What can be said with absolute certainty is that every company within the charge to Irish tax pays tax at 12.5% on their activities."

This is not the reality.

When Google books almost half its global revenues in Ireland, it uses intercompany charges to minimise net income before tax.  In 2010, Google Ireland's net income before tax as a ratio of revenues was 0.18% down from 0.60% in 2009.  In 2011, revenues were at €12.4bn and net income before tax was €24m. Tax on trading activities was €3m.

Google Inc.'s net income before tax ratio of revenues in 2009, 2010, 2011 was 36%, 37% and 31%.

In Microsoft's case, 1,914 employees in Ireland, Singapore and Puerto Rico from Microsoft’s total head count of 90,000, were responsible for 55% of 2011 profit before tax.

Microsoft’s Irish operating centres account for roughly 30% of the company’s global revenue, so the Irish entities contribute 30% of the cost of research and development to the global cost share pool. However, Microsoft Ireland Research (MIR) in Dublin only accounts for less than 1% of the company’s total R&D.

Feargal O'Rourke knows well that the Revenue is much more likely to audit a local firm compared with  the likes of Microsoft - - until this year the Revenue was unable to say if even one R&D tax credit claim was rejected in a decade.
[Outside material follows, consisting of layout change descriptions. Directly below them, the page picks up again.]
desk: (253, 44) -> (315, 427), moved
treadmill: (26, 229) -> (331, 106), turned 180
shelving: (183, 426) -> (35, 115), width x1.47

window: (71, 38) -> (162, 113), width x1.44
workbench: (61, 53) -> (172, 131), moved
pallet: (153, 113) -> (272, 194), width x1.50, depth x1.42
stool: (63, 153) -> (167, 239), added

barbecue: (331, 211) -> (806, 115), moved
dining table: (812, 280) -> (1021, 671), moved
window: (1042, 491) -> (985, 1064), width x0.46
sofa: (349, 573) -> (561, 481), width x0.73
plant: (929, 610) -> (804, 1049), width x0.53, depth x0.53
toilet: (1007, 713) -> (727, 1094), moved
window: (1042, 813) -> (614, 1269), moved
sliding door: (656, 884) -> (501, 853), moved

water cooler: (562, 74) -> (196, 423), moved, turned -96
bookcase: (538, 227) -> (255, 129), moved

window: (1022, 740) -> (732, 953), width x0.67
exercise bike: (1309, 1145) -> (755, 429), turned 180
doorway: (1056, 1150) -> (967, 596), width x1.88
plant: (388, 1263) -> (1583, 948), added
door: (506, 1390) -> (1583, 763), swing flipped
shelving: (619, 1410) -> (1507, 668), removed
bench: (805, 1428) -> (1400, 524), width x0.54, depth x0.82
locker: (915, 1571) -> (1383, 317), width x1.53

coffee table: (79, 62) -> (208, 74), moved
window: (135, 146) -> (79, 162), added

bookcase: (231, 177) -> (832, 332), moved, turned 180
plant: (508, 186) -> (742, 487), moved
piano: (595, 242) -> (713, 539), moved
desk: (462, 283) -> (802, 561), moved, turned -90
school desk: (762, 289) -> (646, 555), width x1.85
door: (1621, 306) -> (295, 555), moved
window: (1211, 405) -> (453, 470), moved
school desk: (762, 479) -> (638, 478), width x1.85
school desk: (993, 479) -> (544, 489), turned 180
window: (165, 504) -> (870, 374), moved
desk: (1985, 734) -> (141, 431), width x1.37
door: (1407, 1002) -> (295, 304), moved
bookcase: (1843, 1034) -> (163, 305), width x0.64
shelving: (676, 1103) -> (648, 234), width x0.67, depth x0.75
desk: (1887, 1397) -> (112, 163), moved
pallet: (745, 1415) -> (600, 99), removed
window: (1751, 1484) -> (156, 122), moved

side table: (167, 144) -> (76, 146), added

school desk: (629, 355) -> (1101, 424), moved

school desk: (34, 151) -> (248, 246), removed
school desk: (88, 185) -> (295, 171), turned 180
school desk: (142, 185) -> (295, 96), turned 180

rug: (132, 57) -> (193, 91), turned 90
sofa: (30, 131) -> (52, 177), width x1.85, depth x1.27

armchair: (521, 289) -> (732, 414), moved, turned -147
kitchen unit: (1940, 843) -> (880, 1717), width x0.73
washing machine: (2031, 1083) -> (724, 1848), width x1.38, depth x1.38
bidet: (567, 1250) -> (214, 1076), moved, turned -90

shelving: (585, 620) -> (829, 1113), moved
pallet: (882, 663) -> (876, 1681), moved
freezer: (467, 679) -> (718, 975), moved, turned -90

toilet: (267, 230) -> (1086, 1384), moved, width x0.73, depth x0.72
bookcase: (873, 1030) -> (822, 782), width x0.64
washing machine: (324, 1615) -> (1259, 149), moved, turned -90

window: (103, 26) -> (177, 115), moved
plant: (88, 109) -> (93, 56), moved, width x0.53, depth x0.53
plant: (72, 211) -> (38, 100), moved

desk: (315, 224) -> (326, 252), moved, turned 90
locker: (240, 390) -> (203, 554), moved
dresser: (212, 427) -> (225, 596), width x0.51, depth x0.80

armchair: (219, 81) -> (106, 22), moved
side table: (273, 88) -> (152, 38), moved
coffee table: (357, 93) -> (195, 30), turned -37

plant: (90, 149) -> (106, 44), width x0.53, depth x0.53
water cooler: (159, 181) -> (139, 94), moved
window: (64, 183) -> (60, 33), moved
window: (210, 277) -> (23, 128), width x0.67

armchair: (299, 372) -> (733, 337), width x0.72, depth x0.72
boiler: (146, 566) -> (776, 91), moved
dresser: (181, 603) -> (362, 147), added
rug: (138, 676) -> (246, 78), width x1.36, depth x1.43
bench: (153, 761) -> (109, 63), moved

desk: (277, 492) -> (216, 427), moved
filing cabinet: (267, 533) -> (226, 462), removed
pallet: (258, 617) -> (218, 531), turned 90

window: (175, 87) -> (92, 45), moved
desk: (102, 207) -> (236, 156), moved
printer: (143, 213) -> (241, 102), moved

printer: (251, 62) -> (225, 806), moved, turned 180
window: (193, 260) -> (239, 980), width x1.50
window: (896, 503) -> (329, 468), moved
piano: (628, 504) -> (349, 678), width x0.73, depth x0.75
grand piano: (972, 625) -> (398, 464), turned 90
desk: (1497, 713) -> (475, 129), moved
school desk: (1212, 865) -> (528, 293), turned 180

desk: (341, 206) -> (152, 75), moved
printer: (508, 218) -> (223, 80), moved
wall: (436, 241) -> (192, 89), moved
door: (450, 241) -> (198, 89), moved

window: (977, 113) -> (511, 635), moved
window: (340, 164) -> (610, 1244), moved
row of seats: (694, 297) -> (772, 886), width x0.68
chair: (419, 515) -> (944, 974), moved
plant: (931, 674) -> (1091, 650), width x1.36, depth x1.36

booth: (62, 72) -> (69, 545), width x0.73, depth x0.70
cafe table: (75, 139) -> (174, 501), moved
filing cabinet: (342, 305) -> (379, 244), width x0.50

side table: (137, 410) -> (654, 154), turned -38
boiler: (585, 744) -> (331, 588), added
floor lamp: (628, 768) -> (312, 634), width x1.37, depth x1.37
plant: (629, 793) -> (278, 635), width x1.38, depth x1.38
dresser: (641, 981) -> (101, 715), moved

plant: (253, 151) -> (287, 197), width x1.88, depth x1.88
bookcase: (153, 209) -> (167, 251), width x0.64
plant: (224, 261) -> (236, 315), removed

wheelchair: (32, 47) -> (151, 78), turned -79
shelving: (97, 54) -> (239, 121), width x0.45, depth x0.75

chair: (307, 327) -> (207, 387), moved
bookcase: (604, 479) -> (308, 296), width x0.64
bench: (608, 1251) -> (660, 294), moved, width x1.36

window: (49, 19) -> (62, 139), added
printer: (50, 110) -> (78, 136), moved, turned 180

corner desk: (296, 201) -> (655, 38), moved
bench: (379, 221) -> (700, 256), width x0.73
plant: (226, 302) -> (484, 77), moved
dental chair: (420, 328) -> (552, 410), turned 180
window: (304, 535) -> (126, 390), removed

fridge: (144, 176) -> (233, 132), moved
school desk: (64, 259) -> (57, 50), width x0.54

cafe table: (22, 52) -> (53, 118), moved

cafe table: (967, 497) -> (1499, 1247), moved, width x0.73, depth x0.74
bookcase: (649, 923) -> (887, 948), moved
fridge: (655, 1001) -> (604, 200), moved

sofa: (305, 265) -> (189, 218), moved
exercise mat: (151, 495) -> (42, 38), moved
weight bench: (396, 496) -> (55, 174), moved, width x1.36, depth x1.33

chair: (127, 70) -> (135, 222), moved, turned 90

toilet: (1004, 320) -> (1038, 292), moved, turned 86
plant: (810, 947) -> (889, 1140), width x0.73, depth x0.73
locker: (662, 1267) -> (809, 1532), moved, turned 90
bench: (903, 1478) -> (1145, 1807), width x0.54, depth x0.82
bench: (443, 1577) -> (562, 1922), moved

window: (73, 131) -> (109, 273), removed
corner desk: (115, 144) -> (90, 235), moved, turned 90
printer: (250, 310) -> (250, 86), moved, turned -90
US Bureau of Economic Analysis (BEA) data shows that in 2010, 98,500 Irish workers accounted for more sales than 598,000 in Germany ($324bn compared with $316bn) and German majority affiliates of US firms could only manage a net income/revenue ratio of 3% compared with 30% in Ireland.

The UK's 1.2m in US affiliates produced revenues of $682bn and net income of $87bn. Profitability per Irish worker was $970,300 and $72,500 in the UK.

Net income in Ireland jumped by 37%.

What profit shifting? What crisis?

...and Feargal O'Rourke puts his faith in transfer pricing rules! Perish the thought as our merchandise trade surplus vapourises! In services, intercompany charges are used to wipe out the surplus.